Leetcode #2127: Maximum Employees to Be Invited to a Meeting
In this guide, we solve Leetcode #2127 Maximum Employees to Be Invited to a Meeting in Python and focus on the core idea that makes the solution efficient.
You will see the intuition, the step-by-step method, and a clean Python implementation you can use in interviews.
Problem Statement
A company is organizing a meeting and has a list of n employees, waiting to be invited. They have arranged for a large circular table, capable of seating any number of employees.
Quick Facts
- Difficulty: Hard
- Premium: No
- Tags: Depth-First Search, Graph, Topological Sort
Intuition
The data forms a graph, so we should explore nodes and edges systematically.
A traversal ensures we visit each node once while maintaining the needed state.
Approach
Build an adjacency list and traverse with BFS or DFS.
Aggregate results as you visit nodes.
Steps:
- Build the graph.
- Traverse with BFS/DFS.
- Accumulate the required output.
Example
Input: favorite = [2,2,1,2]
Output: 3
Explanation:
The above figure shows how the company can invite employees 0, 1, and 2, and seat them at the round table.
All employees cannot be invited because employee 2 cannot sit beside employees 0, 1, and 3, simultaneously.
Note that the company can also invite employees 1, 2, and 3, and give them their desired seats.
The maximum number of employees that can be invited to the meeting is 3.
Python Solution
class Solution:
def maximumInvitations(self, favorite: List[int]) -> int:
def max_cycle(fa: List[int]) -> int:
n = len(fa)
vis = [False] * n
ans = 0
for i in range(n):
if vis[i]:
continue
cycle = []
j = i
while not vis[j]:
cycle.append(j)
vis[j] = True
j = fa[j]
for k, v in enumerate(cycle):
if v == j:
ans = max(ans, len(cycle) - k)
break
return ans
def topological_sort(fa: List[int]) -> int:
n = len(fa)
indeg = [0] * n
dist = [1] * n
for v in fa:
indeg[v] += 1
q = deque(i for i, v in enumerate(indeg) if v == 0)
while q:
i = q.popleft()
dist[fa[i]] = max(dist[fa[i]], dist[i] + 1)
indeg[fa[i]] -= 1
if indeg[fa[i]] == 0:
q.append(fa[i])
return sum(dist[i] for i, v in enumerate(fa) if i == fa[fa[i]])
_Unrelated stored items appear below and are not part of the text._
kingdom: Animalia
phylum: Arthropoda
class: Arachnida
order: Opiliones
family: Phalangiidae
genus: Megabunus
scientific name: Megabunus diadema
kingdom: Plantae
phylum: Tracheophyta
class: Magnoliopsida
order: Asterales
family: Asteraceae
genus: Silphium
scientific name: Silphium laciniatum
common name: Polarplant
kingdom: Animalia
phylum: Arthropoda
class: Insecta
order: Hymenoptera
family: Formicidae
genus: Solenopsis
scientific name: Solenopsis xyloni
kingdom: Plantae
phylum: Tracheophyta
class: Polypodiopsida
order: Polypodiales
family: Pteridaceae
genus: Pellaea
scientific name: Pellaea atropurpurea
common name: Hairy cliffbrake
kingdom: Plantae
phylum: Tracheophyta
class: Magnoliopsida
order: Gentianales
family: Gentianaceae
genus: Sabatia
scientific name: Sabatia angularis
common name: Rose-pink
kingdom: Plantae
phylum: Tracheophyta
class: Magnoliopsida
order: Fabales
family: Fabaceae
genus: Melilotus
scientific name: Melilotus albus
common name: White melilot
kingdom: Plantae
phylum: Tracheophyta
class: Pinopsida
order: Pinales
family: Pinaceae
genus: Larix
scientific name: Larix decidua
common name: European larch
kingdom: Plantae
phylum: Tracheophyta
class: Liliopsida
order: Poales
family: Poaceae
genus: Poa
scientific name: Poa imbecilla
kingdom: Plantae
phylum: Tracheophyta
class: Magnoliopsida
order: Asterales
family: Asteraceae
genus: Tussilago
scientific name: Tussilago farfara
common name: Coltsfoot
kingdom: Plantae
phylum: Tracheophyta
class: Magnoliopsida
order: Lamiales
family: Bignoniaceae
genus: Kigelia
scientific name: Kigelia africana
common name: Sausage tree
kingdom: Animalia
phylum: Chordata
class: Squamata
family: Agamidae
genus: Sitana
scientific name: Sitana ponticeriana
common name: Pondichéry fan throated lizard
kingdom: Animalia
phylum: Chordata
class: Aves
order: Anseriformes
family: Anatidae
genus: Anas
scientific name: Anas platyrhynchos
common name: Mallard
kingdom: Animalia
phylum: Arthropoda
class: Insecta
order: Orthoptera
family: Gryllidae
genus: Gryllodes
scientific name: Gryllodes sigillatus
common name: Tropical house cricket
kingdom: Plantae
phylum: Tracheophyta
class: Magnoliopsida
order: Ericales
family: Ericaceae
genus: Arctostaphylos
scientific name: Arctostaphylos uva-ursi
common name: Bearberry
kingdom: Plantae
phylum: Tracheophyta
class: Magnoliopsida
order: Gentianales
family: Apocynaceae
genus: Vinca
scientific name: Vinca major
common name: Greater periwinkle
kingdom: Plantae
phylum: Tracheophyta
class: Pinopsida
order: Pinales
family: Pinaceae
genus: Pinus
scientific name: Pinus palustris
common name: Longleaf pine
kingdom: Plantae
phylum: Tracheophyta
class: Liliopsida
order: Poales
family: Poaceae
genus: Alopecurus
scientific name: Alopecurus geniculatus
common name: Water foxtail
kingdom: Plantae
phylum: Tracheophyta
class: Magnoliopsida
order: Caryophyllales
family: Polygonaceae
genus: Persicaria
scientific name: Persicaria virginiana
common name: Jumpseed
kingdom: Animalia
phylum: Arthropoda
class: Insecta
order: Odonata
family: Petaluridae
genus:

return max(max_cycle(favorite), topological_sort(favorite))
Complexity
The time complexity is , and the space complexity is . The space complexity is .
Edge Cases and Pitfalls
Watch for boundary values, empty inputs, and duplicate values where applicable. If the problem involves ordering or constraints, confirm the invariant is preserved at every step.
Summary
This Python solution focuses on the essential structure of the problem and keeps the implementation interview-friendly while meeting the constraints.